EXERCISE BRIEF: Please retype the lines below, from the line with "れ合いを楽しみながら日々の日記を書いているよ。" to the line with "Während in der", both included, keeping each one unchanged.

Top of DATASET RECORDS

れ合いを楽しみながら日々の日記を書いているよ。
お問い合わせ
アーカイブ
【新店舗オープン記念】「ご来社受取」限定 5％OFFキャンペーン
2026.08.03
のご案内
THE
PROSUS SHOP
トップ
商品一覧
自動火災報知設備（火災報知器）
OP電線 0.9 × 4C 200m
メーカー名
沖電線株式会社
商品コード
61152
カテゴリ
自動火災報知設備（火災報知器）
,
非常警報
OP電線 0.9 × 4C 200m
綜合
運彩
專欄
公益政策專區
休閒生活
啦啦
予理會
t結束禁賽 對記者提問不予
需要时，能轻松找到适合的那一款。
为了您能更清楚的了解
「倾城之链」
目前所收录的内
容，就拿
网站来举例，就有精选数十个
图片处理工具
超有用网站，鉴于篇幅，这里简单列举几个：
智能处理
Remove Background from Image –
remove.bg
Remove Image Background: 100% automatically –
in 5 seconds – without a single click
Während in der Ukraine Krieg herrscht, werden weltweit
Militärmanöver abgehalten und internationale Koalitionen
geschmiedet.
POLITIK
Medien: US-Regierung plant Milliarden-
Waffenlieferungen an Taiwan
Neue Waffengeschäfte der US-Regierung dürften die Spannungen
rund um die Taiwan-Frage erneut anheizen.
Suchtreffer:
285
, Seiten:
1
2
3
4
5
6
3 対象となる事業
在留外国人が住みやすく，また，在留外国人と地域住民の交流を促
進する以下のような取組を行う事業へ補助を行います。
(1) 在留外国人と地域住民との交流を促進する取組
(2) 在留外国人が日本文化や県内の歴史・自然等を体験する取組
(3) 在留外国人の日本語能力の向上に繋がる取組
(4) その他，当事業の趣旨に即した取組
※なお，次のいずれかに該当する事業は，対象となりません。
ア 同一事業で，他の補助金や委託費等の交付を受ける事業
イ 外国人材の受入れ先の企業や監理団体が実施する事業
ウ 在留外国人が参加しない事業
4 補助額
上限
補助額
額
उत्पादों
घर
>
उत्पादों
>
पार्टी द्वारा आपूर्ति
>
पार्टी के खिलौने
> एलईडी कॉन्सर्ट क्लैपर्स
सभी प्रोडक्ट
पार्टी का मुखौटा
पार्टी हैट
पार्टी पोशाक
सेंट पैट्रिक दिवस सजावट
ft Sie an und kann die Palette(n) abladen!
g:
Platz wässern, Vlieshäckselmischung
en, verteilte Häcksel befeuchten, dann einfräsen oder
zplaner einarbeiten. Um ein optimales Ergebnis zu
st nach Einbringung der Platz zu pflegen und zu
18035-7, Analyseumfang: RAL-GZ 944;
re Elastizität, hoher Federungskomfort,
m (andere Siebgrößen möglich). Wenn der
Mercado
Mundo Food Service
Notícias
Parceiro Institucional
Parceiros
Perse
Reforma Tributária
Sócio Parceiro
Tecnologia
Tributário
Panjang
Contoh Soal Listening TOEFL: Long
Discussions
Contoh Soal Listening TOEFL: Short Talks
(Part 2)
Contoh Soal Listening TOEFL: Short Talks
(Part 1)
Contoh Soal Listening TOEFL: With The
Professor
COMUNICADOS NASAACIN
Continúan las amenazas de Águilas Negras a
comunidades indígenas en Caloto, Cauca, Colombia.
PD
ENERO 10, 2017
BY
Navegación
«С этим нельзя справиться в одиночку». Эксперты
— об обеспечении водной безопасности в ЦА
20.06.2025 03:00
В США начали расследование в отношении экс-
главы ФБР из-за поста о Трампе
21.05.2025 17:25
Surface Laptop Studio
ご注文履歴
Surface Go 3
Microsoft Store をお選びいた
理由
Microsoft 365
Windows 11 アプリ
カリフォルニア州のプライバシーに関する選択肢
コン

Bottom of DATASET RECORDS
Top of DATASET RECORDS

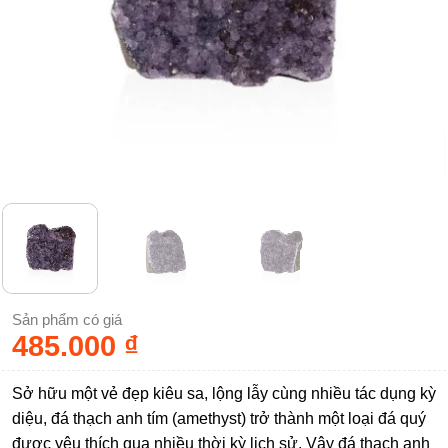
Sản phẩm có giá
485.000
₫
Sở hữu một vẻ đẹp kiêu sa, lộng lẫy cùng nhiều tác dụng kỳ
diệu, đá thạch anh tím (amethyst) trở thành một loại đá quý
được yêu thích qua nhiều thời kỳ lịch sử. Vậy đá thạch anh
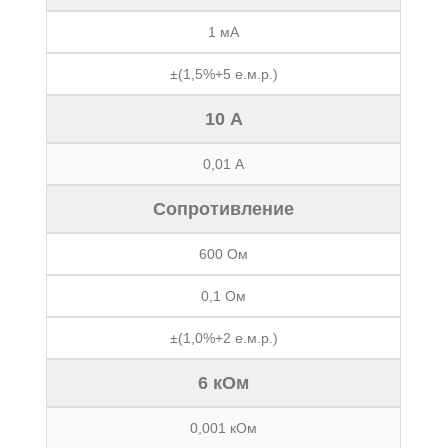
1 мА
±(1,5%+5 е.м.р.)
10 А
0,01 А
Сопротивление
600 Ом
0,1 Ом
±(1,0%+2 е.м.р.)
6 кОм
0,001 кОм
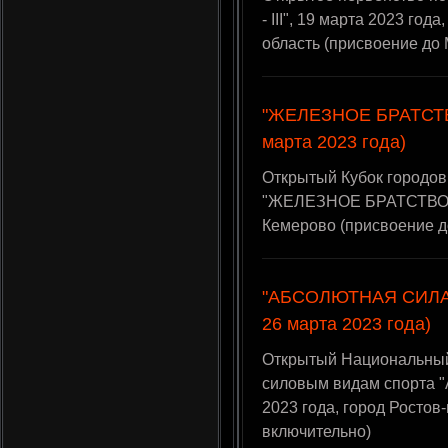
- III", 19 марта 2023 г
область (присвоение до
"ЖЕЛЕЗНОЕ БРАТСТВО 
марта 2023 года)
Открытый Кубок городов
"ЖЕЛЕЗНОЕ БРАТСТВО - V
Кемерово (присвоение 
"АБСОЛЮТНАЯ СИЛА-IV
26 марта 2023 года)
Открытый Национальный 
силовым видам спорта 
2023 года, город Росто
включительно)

Bottom of DATASET RECORDS
Top of DATASET RECORDS

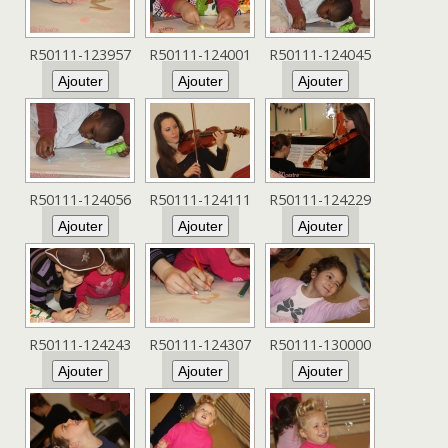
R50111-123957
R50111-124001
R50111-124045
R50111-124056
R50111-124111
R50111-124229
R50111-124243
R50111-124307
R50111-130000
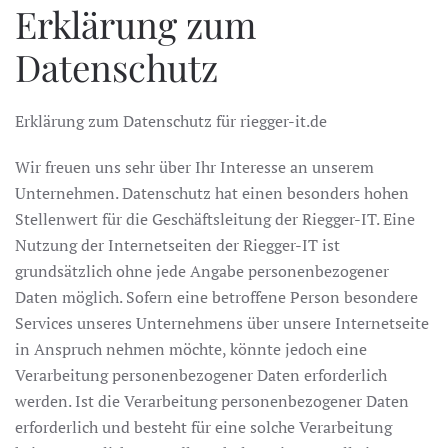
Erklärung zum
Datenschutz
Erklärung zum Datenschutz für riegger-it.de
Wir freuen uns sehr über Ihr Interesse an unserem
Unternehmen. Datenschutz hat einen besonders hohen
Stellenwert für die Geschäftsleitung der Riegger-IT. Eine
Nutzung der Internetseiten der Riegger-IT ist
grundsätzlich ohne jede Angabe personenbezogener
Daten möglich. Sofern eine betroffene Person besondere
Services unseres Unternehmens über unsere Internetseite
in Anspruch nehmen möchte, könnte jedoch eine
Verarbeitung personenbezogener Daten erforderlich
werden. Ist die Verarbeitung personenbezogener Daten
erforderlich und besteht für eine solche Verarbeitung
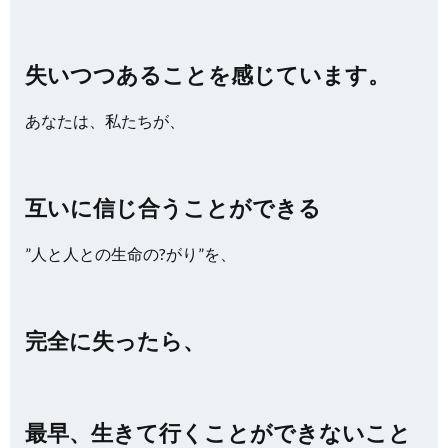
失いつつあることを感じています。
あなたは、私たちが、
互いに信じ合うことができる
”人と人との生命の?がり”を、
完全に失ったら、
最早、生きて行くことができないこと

Bottom of DATASET RECORDS

SOLUTION FOR THIS TASK:
れ合いを楽しみながら日々の日記を書いているよ。
お問い合わせ
アーカイブ
【新店舗オープン記念】「ご来社受取」限定 5％OFFキャンペーン
2026.08.03
のご案内
THE
PROSUS SHOP
トップ
商品一覧
自動火災報知設備（火災報知器）
OP電線 0.9 × 4C 200m
メーカー名
沖電線株式会社
商品コード
61152
カテゴリ
自動火災報知設備（火災報知器）
,
非常警報
OP電線 0.9 × 4C 200m
綜合
運彩
專欄
公益政策專區
休閒生活
啦啦
予理會
t結束禁賽 對記者提問不予
需要时，能轻松找到适合的那一款。
为了您能更清楚的了解
「倾城之链」
目前所收录的内
容，就拿
网站来举例，就有精选数十个
图片处理工具
超有用网站，鉴于篇幅，这里简单列举几个：
智能处理
Remove Background from Image –
remove.bg
Remove Image Background: 100% automatically –
in 5 seconds – without a single click
Während in der Ukraine Krieg herrscht, werden weltweit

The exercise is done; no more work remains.